ABOUT THIS TASK >>
Reproduce exactly, and only, the lines below from the one containing "index tip: (493, 140)" through the one containing "pinky pip: (702, 252)".

SUPPLIED RECORDS >>
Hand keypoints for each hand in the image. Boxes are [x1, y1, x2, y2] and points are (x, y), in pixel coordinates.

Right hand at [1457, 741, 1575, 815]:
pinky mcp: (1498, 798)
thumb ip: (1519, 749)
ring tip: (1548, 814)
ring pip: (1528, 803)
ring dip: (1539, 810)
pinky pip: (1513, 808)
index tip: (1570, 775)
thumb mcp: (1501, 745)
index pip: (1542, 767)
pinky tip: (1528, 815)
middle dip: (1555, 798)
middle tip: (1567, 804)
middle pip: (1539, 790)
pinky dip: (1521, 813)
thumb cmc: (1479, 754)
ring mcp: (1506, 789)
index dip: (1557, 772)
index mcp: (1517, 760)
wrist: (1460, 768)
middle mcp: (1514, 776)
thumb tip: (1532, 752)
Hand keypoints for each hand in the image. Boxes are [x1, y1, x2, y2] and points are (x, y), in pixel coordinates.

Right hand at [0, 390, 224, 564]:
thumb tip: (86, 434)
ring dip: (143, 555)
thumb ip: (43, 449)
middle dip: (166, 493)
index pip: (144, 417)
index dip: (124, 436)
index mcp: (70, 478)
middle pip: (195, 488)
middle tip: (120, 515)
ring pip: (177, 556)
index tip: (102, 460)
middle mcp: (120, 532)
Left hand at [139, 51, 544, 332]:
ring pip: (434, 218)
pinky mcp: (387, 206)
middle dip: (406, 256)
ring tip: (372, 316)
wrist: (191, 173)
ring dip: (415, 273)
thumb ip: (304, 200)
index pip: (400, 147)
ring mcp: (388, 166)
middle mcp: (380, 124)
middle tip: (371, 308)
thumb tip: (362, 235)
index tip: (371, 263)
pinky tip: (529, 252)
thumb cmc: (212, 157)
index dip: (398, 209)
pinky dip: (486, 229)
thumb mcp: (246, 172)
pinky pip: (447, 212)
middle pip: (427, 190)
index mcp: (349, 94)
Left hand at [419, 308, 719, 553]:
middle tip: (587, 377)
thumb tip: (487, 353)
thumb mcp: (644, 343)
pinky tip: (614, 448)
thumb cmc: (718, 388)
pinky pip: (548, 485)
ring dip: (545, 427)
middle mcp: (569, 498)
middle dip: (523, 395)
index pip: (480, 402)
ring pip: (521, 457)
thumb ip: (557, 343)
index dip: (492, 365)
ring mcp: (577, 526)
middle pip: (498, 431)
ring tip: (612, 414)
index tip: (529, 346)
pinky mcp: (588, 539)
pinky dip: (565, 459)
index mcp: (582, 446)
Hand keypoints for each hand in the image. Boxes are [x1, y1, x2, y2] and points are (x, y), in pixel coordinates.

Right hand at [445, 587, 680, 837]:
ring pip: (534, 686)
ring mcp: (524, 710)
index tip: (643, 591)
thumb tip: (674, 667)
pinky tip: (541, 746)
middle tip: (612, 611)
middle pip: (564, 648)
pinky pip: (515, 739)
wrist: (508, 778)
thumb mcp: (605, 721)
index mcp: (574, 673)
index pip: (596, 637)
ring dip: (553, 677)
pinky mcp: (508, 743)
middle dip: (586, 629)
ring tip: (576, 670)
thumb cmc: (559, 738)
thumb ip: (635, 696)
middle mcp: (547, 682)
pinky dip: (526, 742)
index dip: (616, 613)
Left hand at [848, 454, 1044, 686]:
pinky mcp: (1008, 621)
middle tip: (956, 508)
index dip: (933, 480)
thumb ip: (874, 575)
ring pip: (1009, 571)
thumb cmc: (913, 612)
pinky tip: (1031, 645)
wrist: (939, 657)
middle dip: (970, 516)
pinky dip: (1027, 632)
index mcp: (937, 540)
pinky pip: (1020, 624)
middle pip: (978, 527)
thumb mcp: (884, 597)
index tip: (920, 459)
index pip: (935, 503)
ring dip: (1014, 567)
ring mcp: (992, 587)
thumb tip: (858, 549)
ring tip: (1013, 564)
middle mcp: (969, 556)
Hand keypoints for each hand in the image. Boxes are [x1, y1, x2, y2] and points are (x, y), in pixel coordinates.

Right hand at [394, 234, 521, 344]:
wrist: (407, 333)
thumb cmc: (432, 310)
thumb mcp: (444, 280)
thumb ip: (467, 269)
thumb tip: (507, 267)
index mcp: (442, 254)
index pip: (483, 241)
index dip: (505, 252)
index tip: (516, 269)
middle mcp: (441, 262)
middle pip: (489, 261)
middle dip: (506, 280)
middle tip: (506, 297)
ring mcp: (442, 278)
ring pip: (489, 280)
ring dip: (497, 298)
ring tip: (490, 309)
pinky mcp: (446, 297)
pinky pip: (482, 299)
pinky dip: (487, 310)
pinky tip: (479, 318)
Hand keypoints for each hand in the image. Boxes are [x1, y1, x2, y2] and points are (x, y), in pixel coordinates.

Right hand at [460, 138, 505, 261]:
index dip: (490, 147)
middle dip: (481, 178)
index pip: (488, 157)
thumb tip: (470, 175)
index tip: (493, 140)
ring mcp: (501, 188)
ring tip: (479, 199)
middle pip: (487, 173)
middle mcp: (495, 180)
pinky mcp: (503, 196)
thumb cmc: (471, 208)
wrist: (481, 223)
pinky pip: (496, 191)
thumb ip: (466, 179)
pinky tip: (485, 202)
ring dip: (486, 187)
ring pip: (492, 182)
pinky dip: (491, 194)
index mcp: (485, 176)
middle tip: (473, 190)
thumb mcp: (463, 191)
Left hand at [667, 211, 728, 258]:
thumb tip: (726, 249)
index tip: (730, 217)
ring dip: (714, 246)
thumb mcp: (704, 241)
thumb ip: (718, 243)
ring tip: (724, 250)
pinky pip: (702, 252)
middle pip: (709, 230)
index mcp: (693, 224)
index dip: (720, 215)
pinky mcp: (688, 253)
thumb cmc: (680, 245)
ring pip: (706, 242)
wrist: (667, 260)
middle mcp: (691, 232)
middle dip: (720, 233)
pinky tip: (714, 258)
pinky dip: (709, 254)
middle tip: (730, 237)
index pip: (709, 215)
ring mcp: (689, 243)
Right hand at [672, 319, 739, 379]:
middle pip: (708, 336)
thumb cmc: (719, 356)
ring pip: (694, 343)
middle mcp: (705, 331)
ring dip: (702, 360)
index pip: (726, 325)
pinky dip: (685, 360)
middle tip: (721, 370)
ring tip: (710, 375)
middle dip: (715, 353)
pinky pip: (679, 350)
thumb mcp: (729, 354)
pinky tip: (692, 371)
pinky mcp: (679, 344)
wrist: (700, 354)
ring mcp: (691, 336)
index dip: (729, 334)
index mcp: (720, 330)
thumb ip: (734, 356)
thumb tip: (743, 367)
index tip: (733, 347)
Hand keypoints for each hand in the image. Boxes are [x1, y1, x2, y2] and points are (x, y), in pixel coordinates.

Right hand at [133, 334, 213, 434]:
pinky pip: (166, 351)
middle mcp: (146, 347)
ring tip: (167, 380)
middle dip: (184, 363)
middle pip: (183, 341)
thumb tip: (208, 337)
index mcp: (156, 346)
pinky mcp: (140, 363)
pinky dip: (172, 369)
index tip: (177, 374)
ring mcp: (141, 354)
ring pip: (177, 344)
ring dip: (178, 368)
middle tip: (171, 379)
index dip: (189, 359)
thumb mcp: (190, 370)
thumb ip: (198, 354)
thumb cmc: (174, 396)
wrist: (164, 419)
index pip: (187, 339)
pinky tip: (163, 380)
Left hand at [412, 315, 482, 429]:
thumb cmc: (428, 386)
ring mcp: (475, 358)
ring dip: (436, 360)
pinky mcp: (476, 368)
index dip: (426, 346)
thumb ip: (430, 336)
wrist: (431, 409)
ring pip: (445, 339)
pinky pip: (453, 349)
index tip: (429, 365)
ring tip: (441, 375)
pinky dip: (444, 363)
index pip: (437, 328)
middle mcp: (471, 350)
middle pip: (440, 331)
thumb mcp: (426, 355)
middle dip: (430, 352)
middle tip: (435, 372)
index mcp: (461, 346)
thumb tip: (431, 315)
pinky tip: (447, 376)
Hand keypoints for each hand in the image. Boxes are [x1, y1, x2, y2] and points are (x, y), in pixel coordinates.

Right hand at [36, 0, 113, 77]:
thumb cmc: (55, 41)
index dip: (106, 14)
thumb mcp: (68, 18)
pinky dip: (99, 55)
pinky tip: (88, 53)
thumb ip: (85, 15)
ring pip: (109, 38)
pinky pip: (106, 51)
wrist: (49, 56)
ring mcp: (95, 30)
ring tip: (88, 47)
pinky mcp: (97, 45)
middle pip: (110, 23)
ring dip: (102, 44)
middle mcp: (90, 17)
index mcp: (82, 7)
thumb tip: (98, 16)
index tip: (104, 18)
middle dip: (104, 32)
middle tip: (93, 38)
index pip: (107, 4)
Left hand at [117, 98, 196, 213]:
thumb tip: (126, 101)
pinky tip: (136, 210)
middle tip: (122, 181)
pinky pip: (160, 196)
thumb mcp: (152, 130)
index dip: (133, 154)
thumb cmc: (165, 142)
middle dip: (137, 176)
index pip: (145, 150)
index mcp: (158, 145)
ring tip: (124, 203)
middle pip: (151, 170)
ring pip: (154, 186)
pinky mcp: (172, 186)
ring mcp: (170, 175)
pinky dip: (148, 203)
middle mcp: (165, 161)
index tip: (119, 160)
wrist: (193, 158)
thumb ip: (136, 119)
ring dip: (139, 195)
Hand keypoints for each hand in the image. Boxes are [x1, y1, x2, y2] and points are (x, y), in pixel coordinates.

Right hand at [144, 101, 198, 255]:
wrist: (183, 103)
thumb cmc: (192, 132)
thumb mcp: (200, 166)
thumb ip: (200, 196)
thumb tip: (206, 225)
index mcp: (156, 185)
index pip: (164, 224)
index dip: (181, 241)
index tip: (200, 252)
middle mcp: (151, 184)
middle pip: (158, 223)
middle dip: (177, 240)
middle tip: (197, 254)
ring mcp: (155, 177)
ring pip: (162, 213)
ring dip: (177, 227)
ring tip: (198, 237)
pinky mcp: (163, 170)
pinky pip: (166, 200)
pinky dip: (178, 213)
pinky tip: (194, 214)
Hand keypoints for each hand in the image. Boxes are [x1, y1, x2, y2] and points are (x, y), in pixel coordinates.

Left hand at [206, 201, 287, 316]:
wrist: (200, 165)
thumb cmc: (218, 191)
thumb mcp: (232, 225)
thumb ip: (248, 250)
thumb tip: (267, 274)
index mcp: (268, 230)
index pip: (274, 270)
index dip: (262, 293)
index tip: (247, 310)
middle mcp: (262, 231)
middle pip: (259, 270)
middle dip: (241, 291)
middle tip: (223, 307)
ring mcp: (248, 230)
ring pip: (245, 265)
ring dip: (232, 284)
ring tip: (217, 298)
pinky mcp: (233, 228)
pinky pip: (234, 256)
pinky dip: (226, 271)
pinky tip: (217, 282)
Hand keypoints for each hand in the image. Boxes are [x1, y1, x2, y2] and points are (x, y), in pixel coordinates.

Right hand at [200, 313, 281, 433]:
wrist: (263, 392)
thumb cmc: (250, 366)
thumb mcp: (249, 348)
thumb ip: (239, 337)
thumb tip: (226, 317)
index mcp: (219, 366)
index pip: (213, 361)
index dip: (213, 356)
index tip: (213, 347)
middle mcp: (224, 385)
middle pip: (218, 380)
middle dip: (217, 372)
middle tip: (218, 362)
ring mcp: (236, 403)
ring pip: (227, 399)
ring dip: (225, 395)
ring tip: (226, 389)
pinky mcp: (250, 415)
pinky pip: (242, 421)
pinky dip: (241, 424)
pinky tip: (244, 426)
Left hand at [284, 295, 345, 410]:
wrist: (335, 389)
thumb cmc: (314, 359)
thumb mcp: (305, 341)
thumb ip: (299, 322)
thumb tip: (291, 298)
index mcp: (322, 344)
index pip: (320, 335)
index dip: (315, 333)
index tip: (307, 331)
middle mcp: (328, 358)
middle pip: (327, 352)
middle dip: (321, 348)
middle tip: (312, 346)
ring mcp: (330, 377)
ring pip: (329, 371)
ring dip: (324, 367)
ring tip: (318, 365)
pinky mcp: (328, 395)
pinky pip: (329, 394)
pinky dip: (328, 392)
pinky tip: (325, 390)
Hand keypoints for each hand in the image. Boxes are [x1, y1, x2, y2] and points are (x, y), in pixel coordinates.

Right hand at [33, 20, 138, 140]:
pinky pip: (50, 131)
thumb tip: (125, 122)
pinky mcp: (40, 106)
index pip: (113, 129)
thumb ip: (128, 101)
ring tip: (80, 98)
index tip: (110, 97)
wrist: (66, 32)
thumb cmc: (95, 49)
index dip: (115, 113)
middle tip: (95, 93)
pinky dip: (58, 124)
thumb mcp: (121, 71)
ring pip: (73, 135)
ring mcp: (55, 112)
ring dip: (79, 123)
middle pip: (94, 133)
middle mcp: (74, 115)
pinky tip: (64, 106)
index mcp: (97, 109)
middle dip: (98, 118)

SOLUTION FOR THIS PROBLEM >>
index tip: (493, 140)
ring mcp: (501, 188)
ring tip: (479, 199)
middle pip: (487, 173)
middle mcp: (495, 180)
pinky mcp: (503, 196)
thumb cmc: (471, 208)
wrist: (481, 223)
pinky pip: (496, 191)
thumb ip: (466, 179)
pinky tip: (485, 202)
ring dip: (486, 187)
ring pip: (492, 182)
pinky dip: (491, 194)
index mcp: (485, 176)
middle tip: (473, 190)
thumb mcp: (463, 191)
Left hand at [667, 211, 728, 258]:
thumb tip: (726, 249)
index tip: (730, 217)
ring dip: (714, 246)
thumb mcp: (704, 241)
thumb ip: (718, 243)
ring tip: (724, 250)
pinky pip: (702, 252)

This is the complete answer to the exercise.